AVAILABLE DATA START

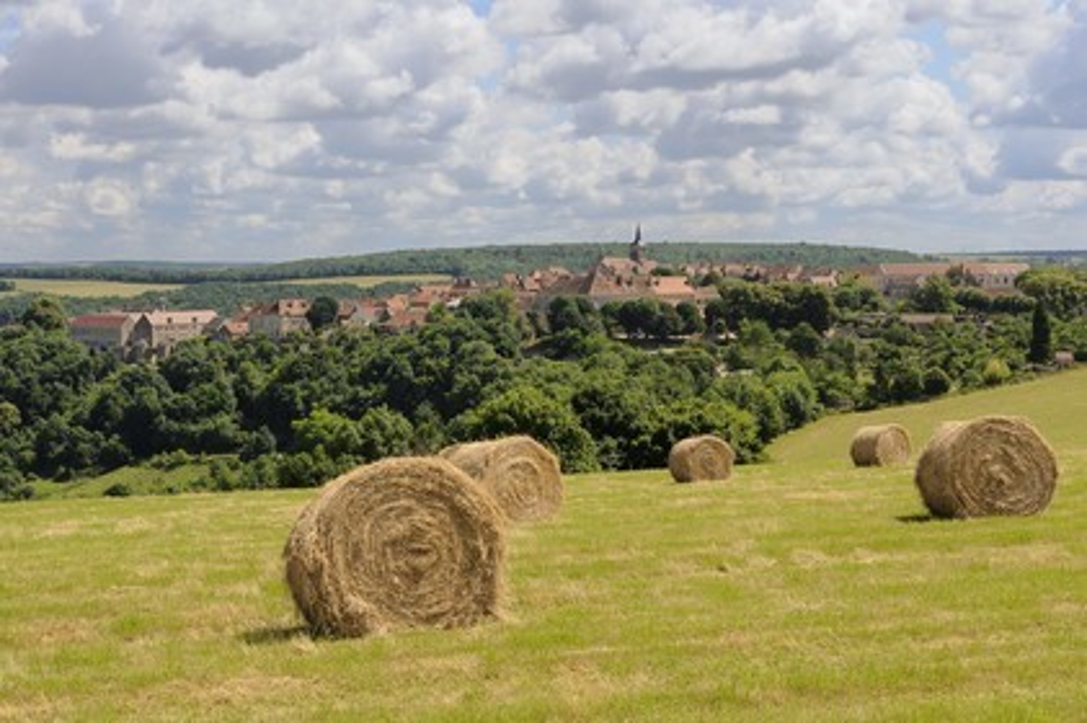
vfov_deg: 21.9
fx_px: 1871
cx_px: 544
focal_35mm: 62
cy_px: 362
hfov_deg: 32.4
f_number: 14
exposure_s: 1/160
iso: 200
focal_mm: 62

AVAILABLE DATA END
AVAILABLE DATA START

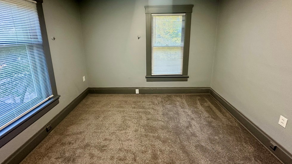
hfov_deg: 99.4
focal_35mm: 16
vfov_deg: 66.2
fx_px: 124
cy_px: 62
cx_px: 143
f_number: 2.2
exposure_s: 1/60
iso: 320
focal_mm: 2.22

AVAILABLE DATA END

◆ WRITTEN TASK
After locating the line with "vfov_deg: 21.9" above, return that line and every later line through the one with "focal_mm: 62", word for word and with nothing else.

◆ WRITTEN RESPONSE
vfov_deg: 21.9
fx_px: 1871
cx_px: 544
focal_35mm: 62
cy_px: 362
hfov_deg: 32.4
f_number: 14
exposure_s: 1/160
iso: 200
focal_mm: 62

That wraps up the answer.